I was just reading the Stanford encyclopedia article on Searle’s Chinese room and I wanted to share this great paragraph:

A further related complication is that it is not clear that computers perform syntactic operations in quite the same sense that a human does—it is not clear that a computer understands syntax or syntactic operations. A computer does not know that it is manipulating 1′s and 0′s. A computer does not recognize that its binary data strings have a certain form, and thus that certain syntactic rules may be applied to them, unlike the man inside the Chinese Room. Inside a computer, there is nothing that literally reads input data, or that “knows” what symbols are. Instead, there are millions of transistors that change states. A sequence of voltages causes operations to be performed. We may choose to interpret these voltages as binary numerals and the voltage changes as syntactic operations, but a computer does not interpret its operations as syntactic or any other way. So perhaps a computer does not need to make the move from syntax to semantics that Searle objects to; it needs to move from complex causal connections to semantics.Furthermore, any causal system is describable as performing syntactic operations—if we interpret a light square as logical “0” and a dark square as logical “1”, then a kitchen toaster may be described as a device that rewrites logical “0”s as logical “1”s.
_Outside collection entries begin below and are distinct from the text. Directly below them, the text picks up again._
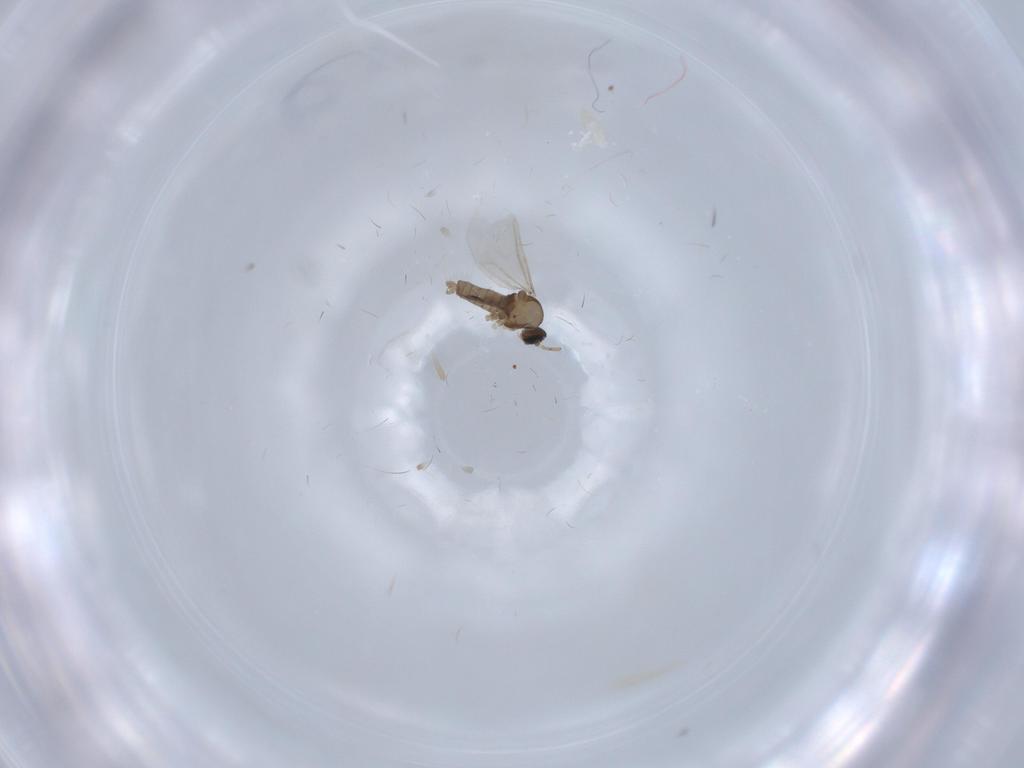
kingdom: Animalia
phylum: Arthropoda
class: Insecta
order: Diptera
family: Cecidomyiidae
This seems right to me. The question, then, is not how do we get from syntax to semantics, but rather,  whether or not the MIND IS A COMPUTER metaphor is even worthwhile if we concede that we don’t know how the computer actually “computes” or “knows” anything, as opposed to simply changing physically in accordance with voltages, etc. Accordingly, if the computer does not “know” or “read” syntax except metaphorically, then what is going on when an organism “knows” the world? It seems unlikely that a messy biological brain would be doing the same thing as a computer.

If computational cognitivism is based on a flawed analogy, then we need to reconsider why we abandoned behaviorist approaches to cognition. In other words, if the mind is not “computing” the world when it knows the world, then the most obvious alternative simply claims that knowledge is for behavior, and accordingly, when the animal mind “knows” the world, it knows it in terms of possibilities and affordances of physical behavior. Perceptual cognition then becomes reactive i.e. organic behavior, not representational computation. The ontological bifurcation between syntax and semantics is replaced by a form of being in the world, and a question arises of how is it that our physical bodies resonate to the environment so as to comport with an optimal bodily grip.

But wait, did we not already learn our lesson about behaviorism? Psychology shifted into the Cognitive Revolution  because there are some human behaviors that cannot be explained in terms of a complex behavioral resonance. What are these behaviors? Introspection, internal workspaces with conscious content manipulation (working memory, visual sketchpads, phonological loops, etc. ), narratization, advanced social cognition, conscious planning, episodic and autobiographical memory,executive impulse control and decision making, etc. Can these epistemic actions be intelligibly explained in terms of a complex behaviorism? Seems unlikely. But the takeaway message here is that we need not explain the basic biological coping of “knowing” the world with the same explanatory framework we use to explain the more recent and more advanced epistemic actions of conscious content manipulation.

With this distinction between online coping and offline thinking we can deal with many of the philosophical problems associated with theories of mind, including qualia, inverted spectrums, the explanatory gap, etc.  But that is for another post.